= LAF1 =

Les Autres sport classification

LA1 is a Les Autres sport classification is an wheelchair sport classification for a sportsperson with a disability that impacts their locomotor function. People in this class have severe locomotor issues with all four limbs as a result of loss of muscle strength or spasticity. This also impacts their dominant throwing arm. They also have poor sitting balance.

Internationally, governance for this sport is handled by IWAS, following the 2005 merger of ISMWSF and ISOD. Classification is handled nationally by relevant national organizations. Sports they can participate in include sitting volleyball, powerlifting, athletics, archery, and equestrian.

== Definition ==
LAF1 is an Les Autres sports classification. Sportspeople in this class use wheelchairs on a regular basis as a result of reduced muscle function. ACSM's Primary Care Sports Medicine defines LAF1 as a medical class as "[s]evere involvement of the four limbs -- for example, MS, muscular dystrophy (MD), juvenile rheumatoid arthritis (JRA) with contractures" As a functional class, ACSM's Primary Care Sports Medicine defines LAF1 as "use of wheelchair with reduced function of muscle strength and/or spasticity in throwing arm, and poor sitting balance." Medically, this class includes people with severe multiple sclerosis, muscular dystrophy, and juvenile rheumatoid arthritis with contractures. This means they have severe issues with all four limbs.

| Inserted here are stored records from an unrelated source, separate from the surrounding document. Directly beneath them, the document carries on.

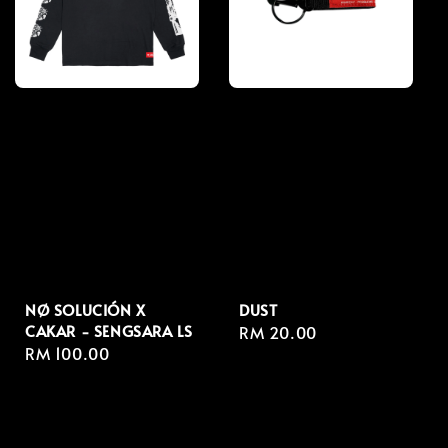
NØ SOLUCIÓN X
DUST
CAKAR - SENGSARA LS
Regular
RM 20.00
Regular
RM 100.00
price
price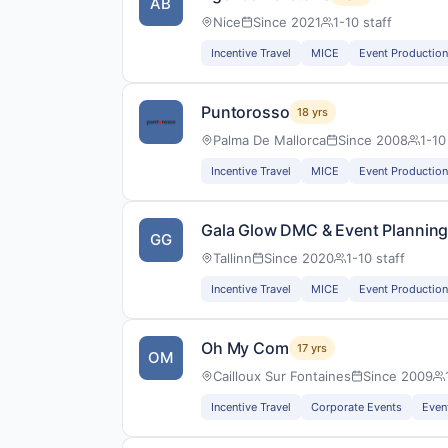
AB
Nice
Since 2021
1-10 staff
Incentive Travel
MICE
Event Production
Puntorosso
18 yrs
Palma De Mallorca
Since 2008
1-10
Incentive Travel
MICE
Event Production
Gala Glow DMC & Event Plannin
GG
Tallinn
Since 2020
1-10 staff
Incentive Travel
MICE
Event Production
Oh My Com
17 yrs
OM
Cailloux Sur Fontaines
Since 2009
Incentive Travel
Corporate Events
Even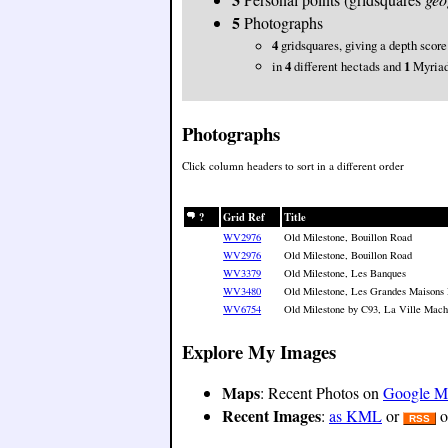
5
Photographs
4
gridsquares, giving a depth score
in
4
different hectads and
1
Myria
Photographs
Click column headers to sort in a different order
?
Grid Ref
Title
WV2976
Old Milestone, Bouillon Road
WV2976
Old Milestone, Bouillon Road
WV3379
Old Milestone, Les Banques
WV3480
Old Milestone, Les Grandes Maisons
WV6754
Old Milestone by C93, La Ville Macho
Explore My Images
Maps
: Recent Photos on
Google M
Recent Images
:
as KML
or
o
RSS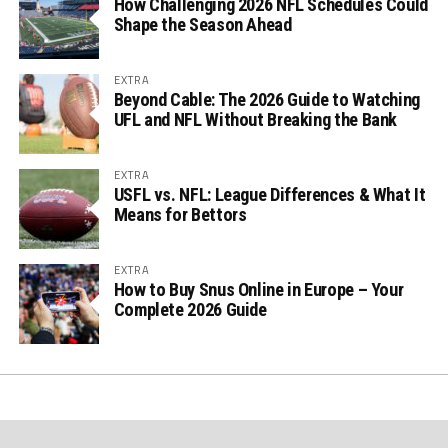
How Challenging 2026 NFL Schedules Could
Shape the Season Ahead
EXTRA
Beyond Cable: The 2026 Guide to Watching
UFL and NFL Without Breaking the Bank
EXTRA
USFL vs. NFL: League Differences & What It
Means for Bettors
EXTRA
How to Buy Snus Online in Europe – Your
Complete 2026 Guide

In terms of functional classification, this means the sportsperson uses a wheelchair, has poor sitting balance and has reduced strength or spasticity in their throwing arm. For the 1984 Summer Paralympics, LAF1 was defined by the Games organizers as, "Wheelchair bound. Reduced functions of muscle strength, and/or spasticity in throwing arm. Poor sitting balance."

Sportspeople with muscular dystrophy in this class have a number of factors that can make sports participation difficult. This includes poor pulmonary function, and potentially having restrictive lung disease values.

== Governance ==
Les Autres sport classification was originally created and then governed by the International Sports Organization for the Disabled (ISOD). Currently, classification is overseen by IWAS, having taken over this role following the 2005 merger of ISMWSF and ISOD.

National sport organizations handle classification on the national level. In the United Kingdom, this is the British Amputee and Les Autres Sports Association. In the United States, this is the United States Les Autres Sports Association. The classification system used in the United States has generally matched the international norms, though in track in field there have been five wheelchair classes and five ambulatory classes for Les Autres sportspeople. In Australia, Wheelchair Sports Australia was the governing body for classification for Les Autres sportspeople, with Disability Sports Australia taking over the role following the 2003 merger of Australian Sports Organisation for the Disabled (ASOD), Cerebral Palsy Australian Sports and Recreation Federation (CPASRF) and Wheelchair Sports Australia (WSA).

== Sports ==

=== Athletics ===

In athletics, LAF1 competitors compete in F51, F52 and F53 events. F51, F52 and F53 are wheelchair athletics classes. They have functionality issues in throwing events as a result of mobility issues or spasticity in their throwing arm. At the 1984 Summer Paralympics, LAF1, LAF2 and LAF3 track athletes had the 60 meters and 400 meter distances on the program. There was a large range of sportspeople with different disabilities in this class at the 1984 Summer Paralympics.

=== Other sports ===

This sport is open to swimmers from this class. For swimming with the most severe disabilities at the 1984 Summer Paralympics, floating devices and a swimming coach in the water swimming next to the Paralympic competitor were allowed. Les Autres competitors can also participate in sitting volleyball. In the past, the sport had a classification system and they were assigned to one of these classes. The rules were later changed to be inclusive of anyone, including Les Autres players, who meet the minimum disability requirement. Powerlifting is another sport open to people from this class where they compete against others with minimal disability requirements and are segregated based on weight. Para-equestrian is open to people from this class. Because they use a wheelchair chair, LAF3 riders may be in Grade 1. This grade is typically for people with cerebral palsy, les autres and spinal cord injuries who have severe levels of disability. Archery is another option. LAF1 classified athletes compete in ARW1.